Improvement in catalog observability
This release introduces significant enhancements to the Impala Catalog Web UI, focusing on addressing performance issues associated with delays in processing Hive Metastore (HMS) events. These improvements aim to mitigate the risk of queries using outdated metadata.
Caching codegen functions
In Impala, "codegen" involves generating specialized machine code for each query based on query-specific information. When executing a standard query, the query optimizer generates an optimized query plan, which is then passed to the executor for processing. The codegen capability converts query-specific information into machine code, enhancing query performance through faster execution.

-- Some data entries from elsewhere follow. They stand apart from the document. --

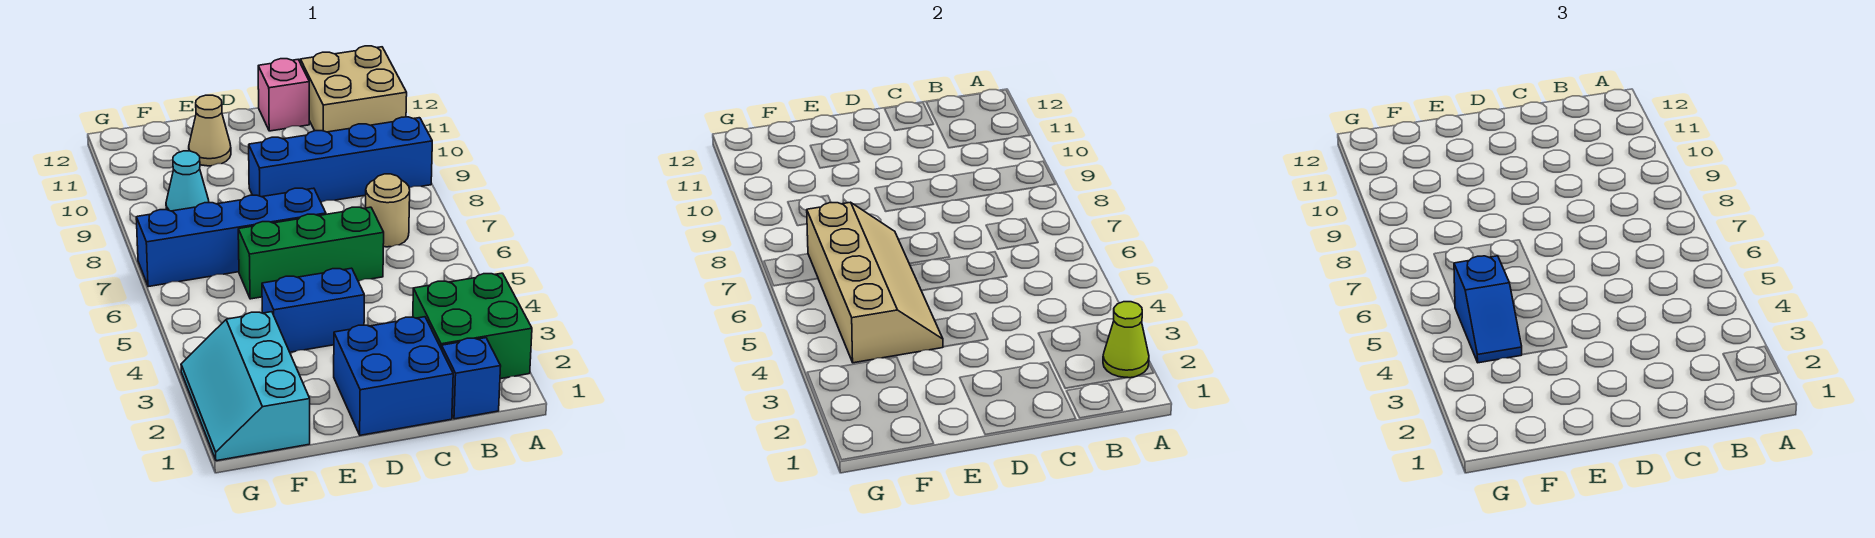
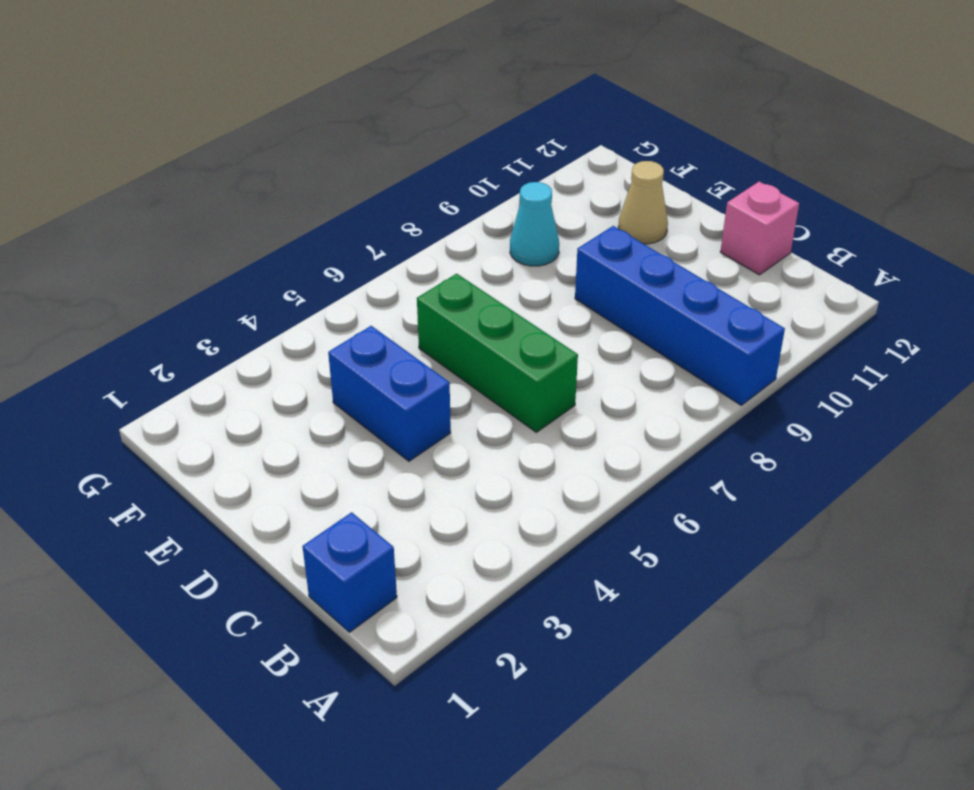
none -> green brick A2:B3 level 1
none -> tan brick A11:B12 level 1
none -> tan round brick B7 level 1

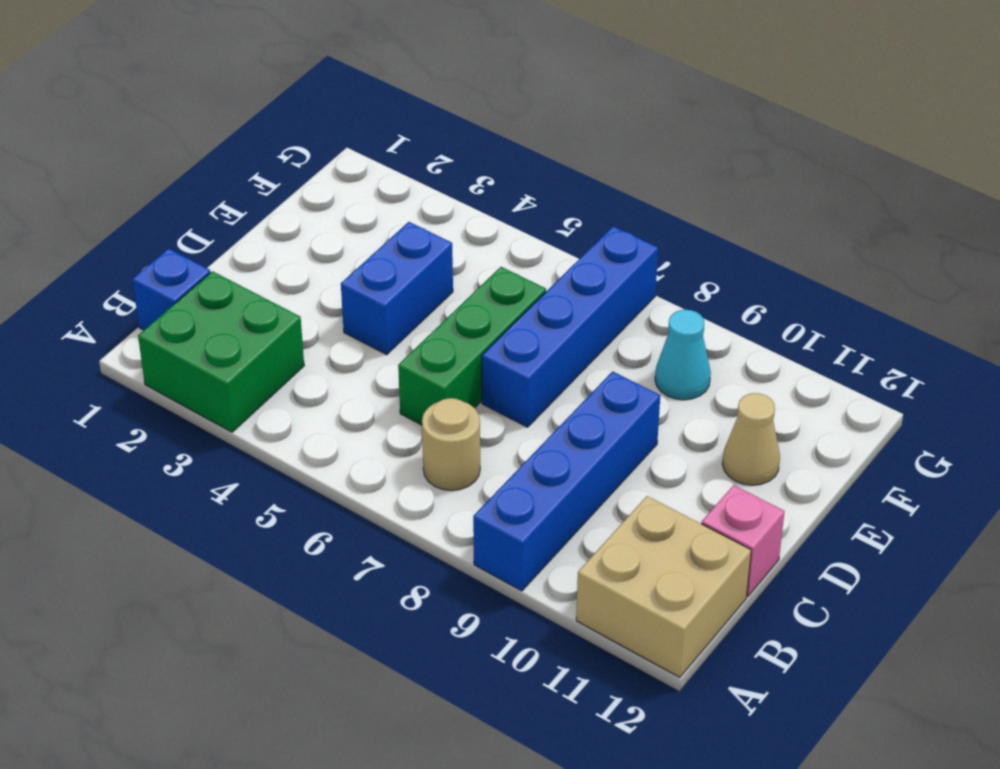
none -> blue brick C1:D2 level 1
none -> cyan slope F1:G3 level 1 top F
none -> lime cone A2 level 2

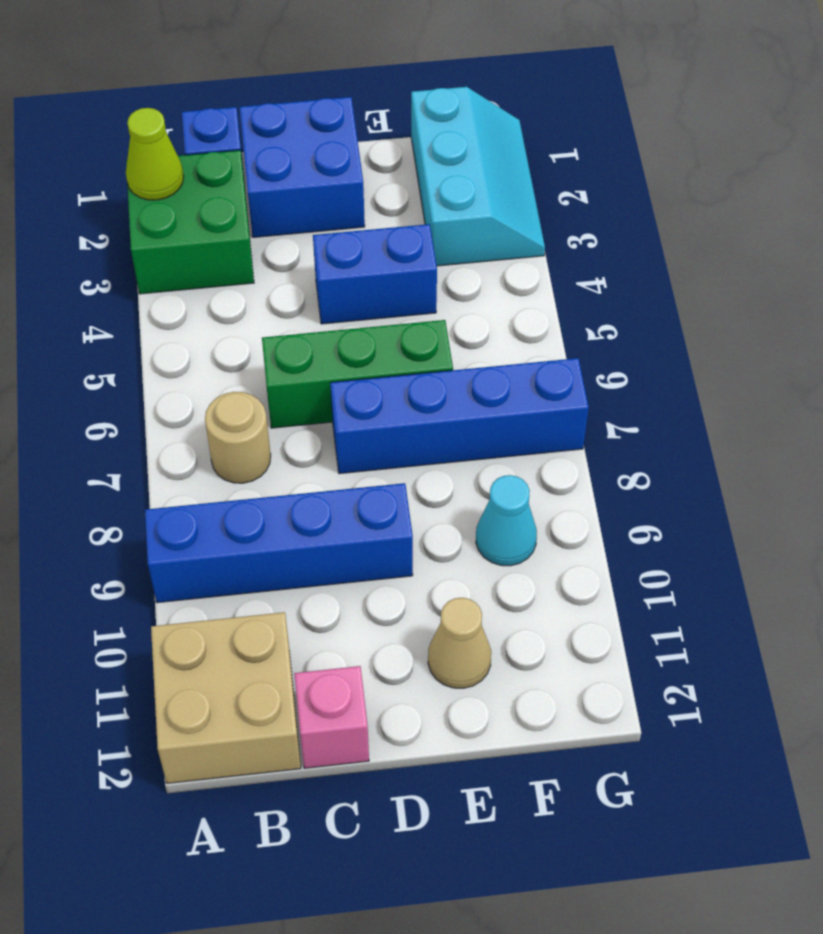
none -> tan slope E4:F7 level 2 top F
none -> blue slope F4:F5 level 3 top 5

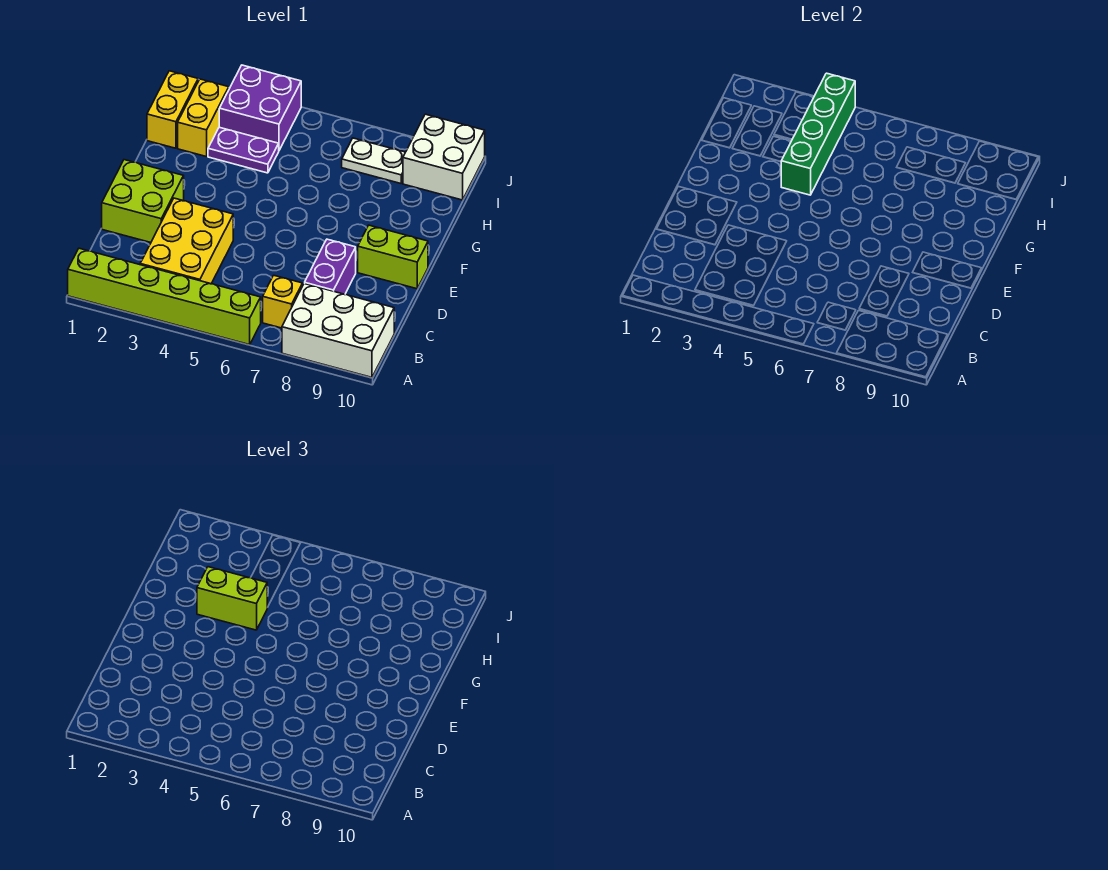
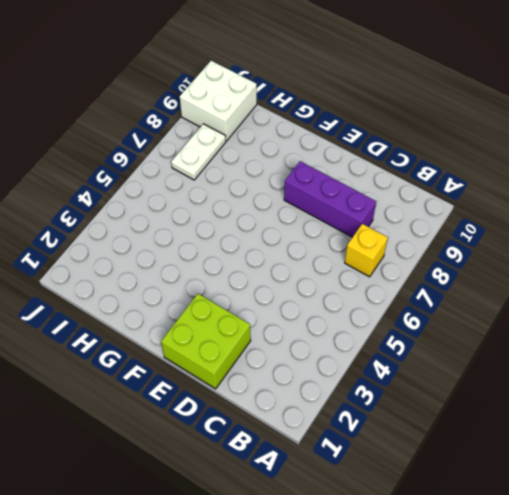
purple brick C8:E8 level 1 -> purple brick C8:D8 level 1
none -> lime brick A1:A6 level 1
none -> white brick A8:B10 level 1
none -> yellow brick B3:D4 level 1

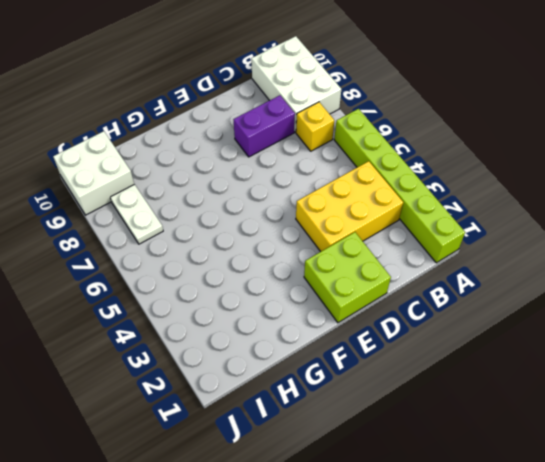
none -> lime brick E9:E10 level 1
none -> yellow brick H1:I1 level 1
none -> yellow brick H2:I2 level 1

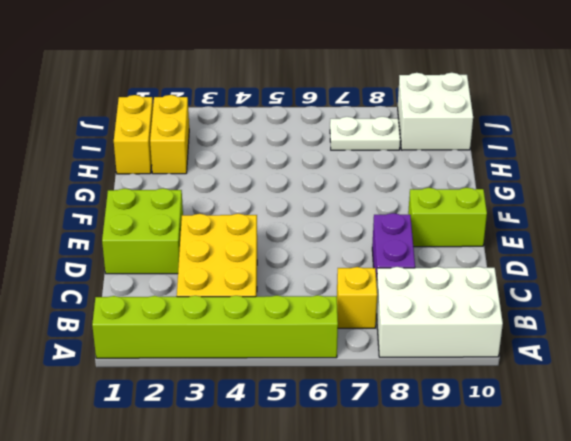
none -> purple plate H3:H4 level 1
none -> purple brick I3:J4 level 1
none -> green brick G4:J4 level 2

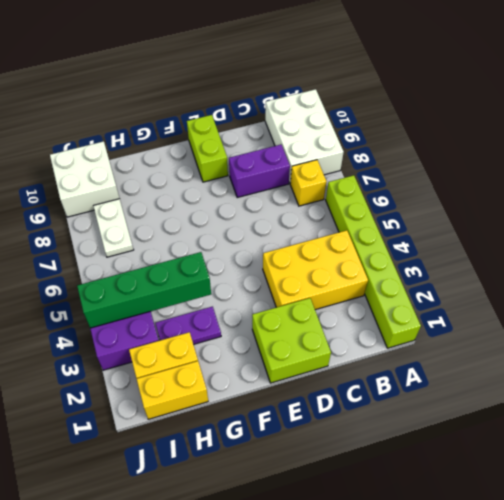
purple plate G3:H3 level 1 -> purple plate H3:H4 level 1
none -> lime brick G3:G4 level 3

Support ORDER BY for collections of variable length types in SELECT list
This release introduces support for collections of variable length types in the sorting tuple. While it's now possible to include these collection columns in the SELECT list alongside other columns used for sorting, direct sorting by these collection columns is not supported. Additionally, collections of variable-length types can now serve as non-passthrough children of UNION ALL nodes.
It is important to note that structs containing collections, whether of variable or fixed length, are still not supported in the select list for ORDER BY queries.
Here are examples of supported queries:
select id, arr_string_1d from collection_tbl order by id;
select id, map_1d from collection_tbl order by id;
However, queries such as the following are not supported:
select id, struct_contains_map from collection_struct_mix order by id;
Attempting
to execute such queries will result in the error message
"AnalysisException: Sorting is not supported if the select list
contains collection(s) nested in struct(s)."